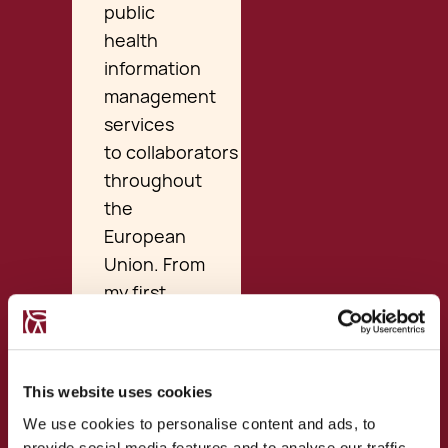
public
health
information
management
services
to collaborators
throughout
the
European
Union. From
my first
interaction
with them
through
This website uses cookies
phone
We use cookies to personalise content and ads, to
discussions
provide social media features and to analyse our traffic.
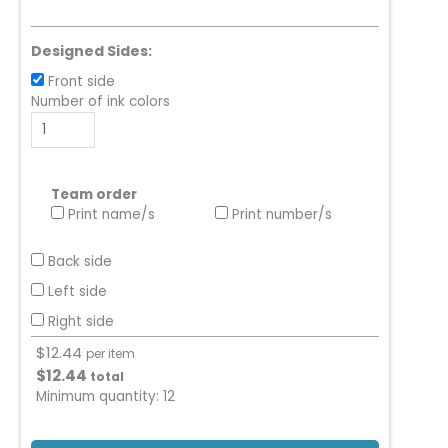
Designed Sides:
Front side
Number of ink colors
Team order
Print name/s
Print number/s
Back side
Left side
Right side
$
12.44
per item
$
12.44
total
Minimum quantity:
12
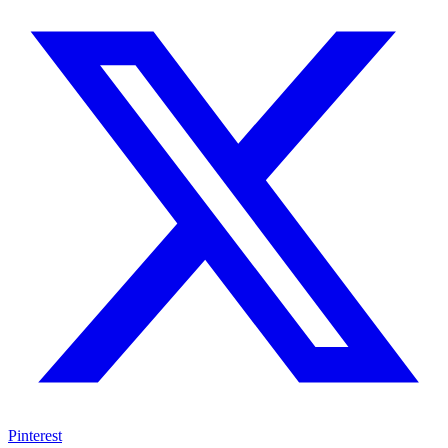
Pinterest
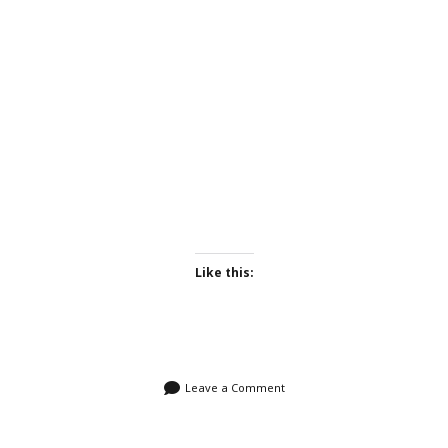
Like this:
Leave a Comment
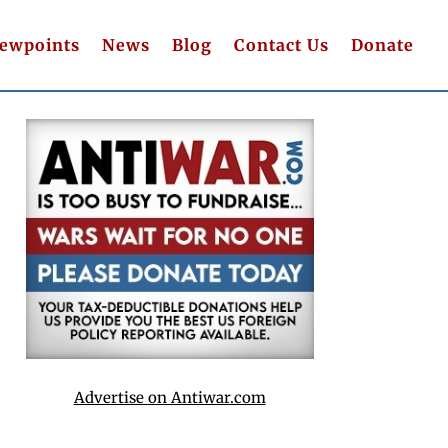
iewpoints
News
Blog
Contact Us
Donate
Advertise on Antiwar.com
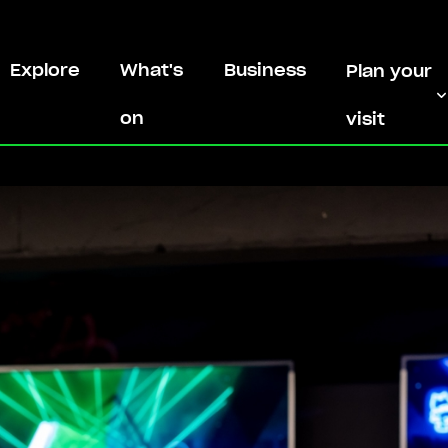
Explore
What's
Business
Plan your
on
visit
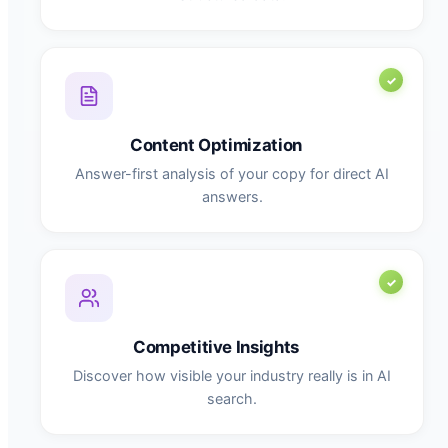
Content Optimization
Answer-first analysis of your copy for direct AI
answers.
Competitive Insights
Discover how visible your industry really is in AI
search.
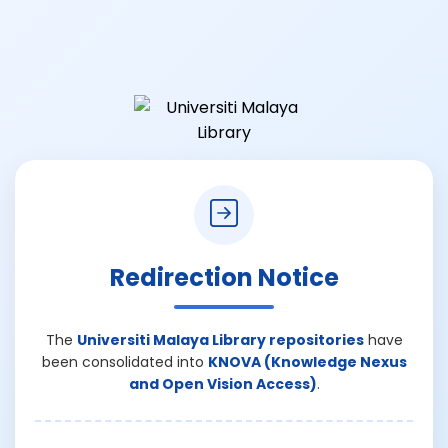
Redirection Notice
The
Universiti Malaya Library repositories
have
been consolidated into
KNOVA (Knowledge Nexus
and Open Vision Access)
.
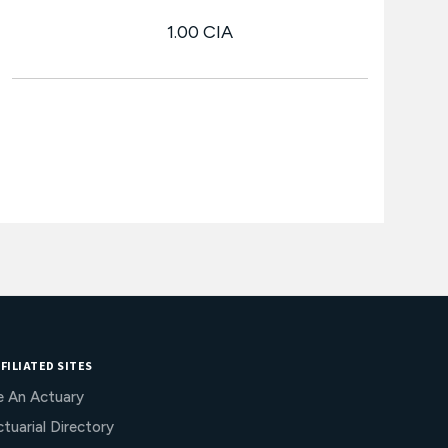
1.00 CIA
FILIATED SITES
e An Actuary
tuarial Directory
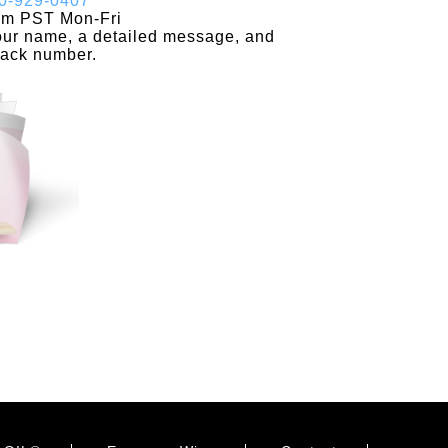
0-929-0407
pm PST Mon-Fri
your name, a detailed message, and
back number.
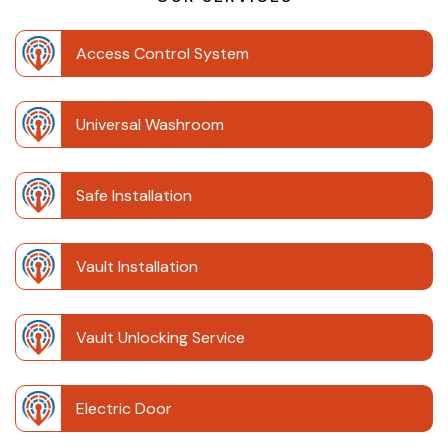
Access Control System
Universal Washroom
Safe Installation
Vault Installation
Vault Unlocking Service
Electric Door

● **What the task asks**: Retype the lines of the items starting with the line containing "Content Optimization" and going on through the line containing "back number.", both included, leaving out the pictures.

● **Reply**:
Content Optimization
Answer-first analysis of your copy for direct AI
answers.
Competitive Insights
Discover how visible your industry really is in AI
search.
Redirection Notice
The
Universiti Malaya Library repositories
have
been consolidated into
KNOVA (Knowledge Nexus
and Open Vision Access)
.
1.00 CIA
FILIATED SITES
e An Actuary
tuarial Directory
0-929-0407
pm PST Mon-Fri
your name, a detailed message, and
back number.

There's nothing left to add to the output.